Security Intelligence – Combining Cyber Security and Big Data
This post is also available in: 
עברית (Hebrew)
IBM is merging two worlds into one. Big Data world and Cyber Security into “Security Intelligence”. IBMs “Security Intelligence” takes on the collection of data by “Big Data” infrastructure so the data can be analyzed in near- real-time and produce actionable alerts with low false-positive ratios.
Security cases such as advanced persistent threat detection, fraud detection and insider threat analysis require a new class of solutions in order to analyze more data content, higher flexibility, and better results.
IBM Security Intelligence in conjunction with Big Data merges the real-time security correlation and anomaly detection capabilities of the IBM QRadar Security Intelligence Platform with the custom analysis and exploration of vast business data provided by IBM InfoSphere BigInsights. The result is an integrated solution that combines intelligent monitoring and alerting with a workbench for threat and risk analysts to analyze and explore security and enterprise data.
Included in IBM Security Intelligence with Big Data is an extensive set of pre-packaged security intelligence content, ranging from a comprehensive security data taxonomy and automated data normalization, to pre-defined rules and dashboards that codify the industry’s best practices.
Mr. Hoffman, Security Intelligence, Europe Technical Manager, IBM – during his visit to Israel, told i-HLS about IBM’s SIEM (Security Information and Event Management ) solution, a solution based on “Q1 Labs”, which IBM had acquired in October 2011. Q1 Labs SIEM software collects and analyzes information from hundreds of sources across an organization such as the network, applications, user activity, mobile endpoints, and physical security devices such as badge readers. Its security SIEM software also helps IT staff and auditors manage the tracking of security incidents and model risk to better protect customers, while giving executives insight into the security and risk posture of the organization.

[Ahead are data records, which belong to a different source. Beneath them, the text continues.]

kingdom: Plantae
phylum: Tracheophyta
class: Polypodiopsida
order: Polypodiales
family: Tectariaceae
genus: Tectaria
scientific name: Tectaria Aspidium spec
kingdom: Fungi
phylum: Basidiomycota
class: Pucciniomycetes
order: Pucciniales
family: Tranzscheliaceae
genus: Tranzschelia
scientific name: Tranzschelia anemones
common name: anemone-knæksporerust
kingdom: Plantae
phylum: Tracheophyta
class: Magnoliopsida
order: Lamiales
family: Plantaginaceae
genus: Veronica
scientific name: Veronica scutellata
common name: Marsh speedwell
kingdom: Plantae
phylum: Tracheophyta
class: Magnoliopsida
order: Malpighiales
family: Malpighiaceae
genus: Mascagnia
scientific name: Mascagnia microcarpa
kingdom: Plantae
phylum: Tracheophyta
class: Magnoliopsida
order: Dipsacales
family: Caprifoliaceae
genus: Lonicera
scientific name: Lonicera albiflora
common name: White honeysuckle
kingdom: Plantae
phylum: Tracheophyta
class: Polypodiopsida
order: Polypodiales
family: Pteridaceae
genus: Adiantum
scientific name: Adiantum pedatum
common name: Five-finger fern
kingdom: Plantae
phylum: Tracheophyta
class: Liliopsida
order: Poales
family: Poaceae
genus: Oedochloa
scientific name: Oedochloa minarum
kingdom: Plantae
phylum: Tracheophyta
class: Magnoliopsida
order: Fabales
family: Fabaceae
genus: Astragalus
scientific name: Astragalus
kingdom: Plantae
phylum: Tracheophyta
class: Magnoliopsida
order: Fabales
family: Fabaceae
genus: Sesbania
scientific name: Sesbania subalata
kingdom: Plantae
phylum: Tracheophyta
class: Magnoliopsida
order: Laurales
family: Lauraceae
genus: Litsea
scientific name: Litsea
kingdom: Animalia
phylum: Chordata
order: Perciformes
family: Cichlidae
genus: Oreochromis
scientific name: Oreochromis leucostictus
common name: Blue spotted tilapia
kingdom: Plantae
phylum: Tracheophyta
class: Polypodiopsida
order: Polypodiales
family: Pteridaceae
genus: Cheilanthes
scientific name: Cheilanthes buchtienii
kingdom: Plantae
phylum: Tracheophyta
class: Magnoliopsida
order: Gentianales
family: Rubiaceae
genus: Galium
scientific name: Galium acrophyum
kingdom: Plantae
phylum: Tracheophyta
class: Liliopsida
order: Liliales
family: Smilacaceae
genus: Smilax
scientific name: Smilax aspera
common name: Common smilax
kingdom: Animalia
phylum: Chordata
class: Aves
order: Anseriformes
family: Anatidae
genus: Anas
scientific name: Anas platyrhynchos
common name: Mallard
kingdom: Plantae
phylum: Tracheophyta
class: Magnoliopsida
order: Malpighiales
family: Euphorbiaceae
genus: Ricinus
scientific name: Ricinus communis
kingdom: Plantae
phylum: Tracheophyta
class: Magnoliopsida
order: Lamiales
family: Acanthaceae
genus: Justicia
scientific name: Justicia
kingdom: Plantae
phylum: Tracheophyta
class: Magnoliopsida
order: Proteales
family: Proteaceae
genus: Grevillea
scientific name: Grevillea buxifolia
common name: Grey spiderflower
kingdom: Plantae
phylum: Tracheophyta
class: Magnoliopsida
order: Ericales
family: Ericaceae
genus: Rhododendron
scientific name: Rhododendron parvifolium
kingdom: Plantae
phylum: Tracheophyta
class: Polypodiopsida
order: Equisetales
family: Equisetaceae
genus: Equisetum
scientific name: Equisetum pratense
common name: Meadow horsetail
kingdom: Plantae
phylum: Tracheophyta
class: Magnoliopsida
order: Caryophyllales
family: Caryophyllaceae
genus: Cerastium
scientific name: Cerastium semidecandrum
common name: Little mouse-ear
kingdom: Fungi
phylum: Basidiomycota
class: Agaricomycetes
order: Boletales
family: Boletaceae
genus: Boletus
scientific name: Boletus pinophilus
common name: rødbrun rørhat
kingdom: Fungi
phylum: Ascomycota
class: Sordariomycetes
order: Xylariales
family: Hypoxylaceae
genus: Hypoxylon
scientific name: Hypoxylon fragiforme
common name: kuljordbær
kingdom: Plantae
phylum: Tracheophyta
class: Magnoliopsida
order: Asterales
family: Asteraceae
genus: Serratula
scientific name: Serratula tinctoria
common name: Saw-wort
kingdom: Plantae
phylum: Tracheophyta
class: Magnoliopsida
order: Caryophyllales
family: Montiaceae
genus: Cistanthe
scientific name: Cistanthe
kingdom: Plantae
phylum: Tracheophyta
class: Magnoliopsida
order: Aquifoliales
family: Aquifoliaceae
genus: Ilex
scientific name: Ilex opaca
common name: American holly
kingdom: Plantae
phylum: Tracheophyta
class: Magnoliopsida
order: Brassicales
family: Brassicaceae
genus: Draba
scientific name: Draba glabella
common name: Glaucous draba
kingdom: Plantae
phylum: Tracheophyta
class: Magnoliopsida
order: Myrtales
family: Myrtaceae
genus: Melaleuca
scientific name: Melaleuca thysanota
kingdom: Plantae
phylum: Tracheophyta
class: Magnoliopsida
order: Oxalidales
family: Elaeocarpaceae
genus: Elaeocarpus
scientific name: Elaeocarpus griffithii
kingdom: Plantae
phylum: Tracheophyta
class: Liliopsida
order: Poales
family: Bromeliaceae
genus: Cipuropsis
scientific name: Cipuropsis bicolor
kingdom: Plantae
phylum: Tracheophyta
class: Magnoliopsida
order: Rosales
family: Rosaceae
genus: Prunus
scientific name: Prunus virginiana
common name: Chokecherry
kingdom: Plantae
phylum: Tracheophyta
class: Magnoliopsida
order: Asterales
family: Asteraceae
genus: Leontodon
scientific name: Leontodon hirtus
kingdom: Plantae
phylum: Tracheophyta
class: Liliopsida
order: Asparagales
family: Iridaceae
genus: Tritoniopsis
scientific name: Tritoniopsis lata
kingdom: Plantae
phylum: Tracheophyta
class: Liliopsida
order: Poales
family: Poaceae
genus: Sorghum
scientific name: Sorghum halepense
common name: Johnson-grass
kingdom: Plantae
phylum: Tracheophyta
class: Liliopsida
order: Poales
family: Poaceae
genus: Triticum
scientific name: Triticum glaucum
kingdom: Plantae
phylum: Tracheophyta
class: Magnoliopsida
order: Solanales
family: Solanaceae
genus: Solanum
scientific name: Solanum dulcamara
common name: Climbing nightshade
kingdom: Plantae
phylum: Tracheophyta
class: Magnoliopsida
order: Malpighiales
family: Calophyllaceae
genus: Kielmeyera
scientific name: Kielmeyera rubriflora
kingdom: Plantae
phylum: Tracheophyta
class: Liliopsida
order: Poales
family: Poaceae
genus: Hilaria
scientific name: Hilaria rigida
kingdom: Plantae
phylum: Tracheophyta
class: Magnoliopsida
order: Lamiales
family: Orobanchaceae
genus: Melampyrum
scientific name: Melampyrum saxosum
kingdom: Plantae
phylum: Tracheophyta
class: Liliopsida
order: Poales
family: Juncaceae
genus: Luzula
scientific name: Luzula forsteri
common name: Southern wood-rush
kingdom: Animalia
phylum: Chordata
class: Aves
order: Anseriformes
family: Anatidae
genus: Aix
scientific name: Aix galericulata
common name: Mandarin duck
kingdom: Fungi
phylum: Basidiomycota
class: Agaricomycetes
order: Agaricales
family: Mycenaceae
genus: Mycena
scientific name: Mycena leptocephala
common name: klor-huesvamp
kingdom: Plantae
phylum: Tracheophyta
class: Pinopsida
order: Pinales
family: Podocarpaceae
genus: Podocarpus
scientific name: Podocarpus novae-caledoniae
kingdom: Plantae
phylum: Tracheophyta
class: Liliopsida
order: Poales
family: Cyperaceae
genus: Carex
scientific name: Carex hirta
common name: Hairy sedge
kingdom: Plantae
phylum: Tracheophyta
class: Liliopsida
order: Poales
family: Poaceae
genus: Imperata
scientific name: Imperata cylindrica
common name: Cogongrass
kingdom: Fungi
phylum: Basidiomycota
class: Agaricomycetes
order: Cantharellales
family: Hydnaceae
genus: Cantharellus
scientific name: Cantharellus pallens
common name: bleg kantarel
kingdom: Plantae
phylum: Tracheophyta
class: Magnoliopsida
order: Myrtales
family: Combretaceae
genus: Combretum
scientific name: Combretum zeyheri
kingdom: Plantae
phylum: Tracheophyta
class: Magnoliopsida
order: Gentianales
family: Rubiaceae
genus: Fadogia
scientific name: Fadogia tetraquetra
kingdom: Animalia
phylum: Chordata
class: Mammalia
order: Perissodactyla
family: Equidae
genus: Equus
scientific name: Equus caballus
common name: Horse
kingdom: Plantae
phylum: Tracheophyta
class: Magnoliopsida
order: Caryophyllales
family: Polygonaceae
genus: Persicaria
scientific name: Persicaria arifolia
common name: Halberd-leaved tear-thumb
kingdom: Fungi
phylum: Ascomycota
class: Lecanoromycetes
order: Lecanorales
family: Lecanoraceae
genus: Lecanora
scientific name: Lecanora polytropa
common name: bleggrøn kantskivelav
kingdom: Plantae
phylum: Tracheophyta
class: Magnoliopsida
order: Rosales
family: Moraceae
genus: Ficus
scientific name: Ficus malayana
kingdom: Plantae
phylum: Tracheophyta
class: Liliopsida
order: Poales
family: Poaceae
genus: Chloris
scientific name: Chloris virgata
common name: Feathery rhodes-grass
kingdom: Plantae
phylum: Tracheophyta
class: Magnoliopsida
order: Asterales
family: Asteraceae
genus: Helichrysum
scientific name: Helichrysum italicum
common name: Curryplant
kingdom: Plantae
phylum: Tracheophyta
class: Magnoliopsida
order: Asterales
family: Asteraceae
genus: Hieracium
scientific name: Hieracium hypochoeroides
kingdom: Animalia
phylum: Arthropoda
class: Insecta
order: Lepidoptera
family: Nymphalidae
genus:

One of the of the IBM system’s strong advantages is scalability, the system can work with small organizations and national SOCs (Security Operational Centers).
The system monitors the traffic flow from standard network services as well as from Layer 7 Applications, and work methods facing the servers and clients, even monitoring the Botnets and their link to Open source databases – traffic management and monitoring gives almost real-time data and relevant alerts. The average system handles 50,000-100,000 events per second (and all the way to 800,000 events per second), and produces the alert –which is done by third party solutions.It’s based on a rule-based engine which contains more than 350 rules monitoring the IT behavior of the organization and alerts about anomalies, the system contains many other templates and user- friendly tools for the IT administrator of the organization allowing him to manage and create his own rules. The system self-learns to detect anomalies occurring over the organization IT systems (servers, network nodes, PCs – all the way to the application layer).
The system monitors both real time flow of data and statistics origin from log files used to achieve and determine the organization’s normal behavior, as well as to alert of events which trace is detected by following the log files along the time line.
The market for SIEM systems is growing rapidly and Mr. Hoffman sees the next generation of SIEM systems supporting administrators for the next coming years.